WHAT TO DO: Put the text of the material into a JSON list of strings, one string per line, skipping blank lines and leaving the pictures out.
══════
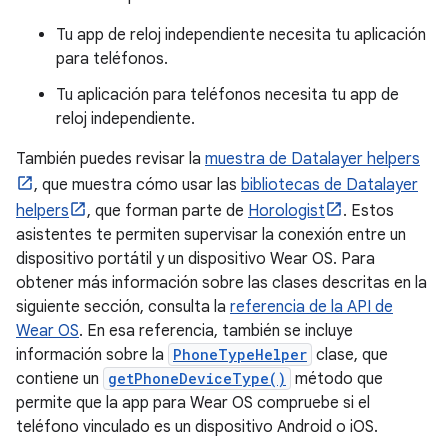
Tu app de reloj independiente necesita tu aplicación
para teléfonos.
Tu aplicación para teléfonos necesita tu app de
reloj independiente.
También puedes revisar la
muestra de Datalayer helpers
, que muestra cómo usar las
bibliotecas de Datalayer
helpers
, que forman parte de
Horologist
. Estos
asistentes te permiten supervisar la conexión entre un
dispositivo portátil y un dispositivo Wear OS. Para
obtener más información sobre las clases descritas en la
siguiente sección, consulta la
referencia de la API de
Wear OS
. En esa referencia, también se incluye
información sobre la
PhoneTypeHelper
clase, que
contiene un
getPhoneDeviceType()
método que
permite que la app para Wear OS compruebe si el
teléfono vinculado es un dispositivo Android o iOS.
══════
RESPONSE TO THE TASK:
[
  "Tu app de reloj independiente necesita tu aplicación",
  "para teléfonos.",
  "Tu aplicación para teléfonos necesita tu app de",
  "reloj independiente.",
  "También puedes revisar la",
  "muestra de Datalayer helpers",
  ", que muestra cómo usar las",
  "bibliotecas de Datalayer",
  "helpers",
  ", que forman parte de",
  "Horologist",
  ". Estos",
  "asistentes te permiten supervisar la conexión entre un",
  "dispositivo portátil y un dispositivo Wear OS. Para",
  "obtener más información sobre las clases descritas en la",
  "siguiente sección, consulta la",
  "referencia de la API de",
  "Wear OS",
  ". En esa referencia, también se incluye",
  "información sobre la",
  "PhoneTypeHelper",
  "clase, que",
  "contiene un",
  "getPhoneDeviceType()",
  "método que",
  "permite que la app para Wear OS compruebe si el",
  "teléfono vinculado es un dispositivo Android o iOS."
]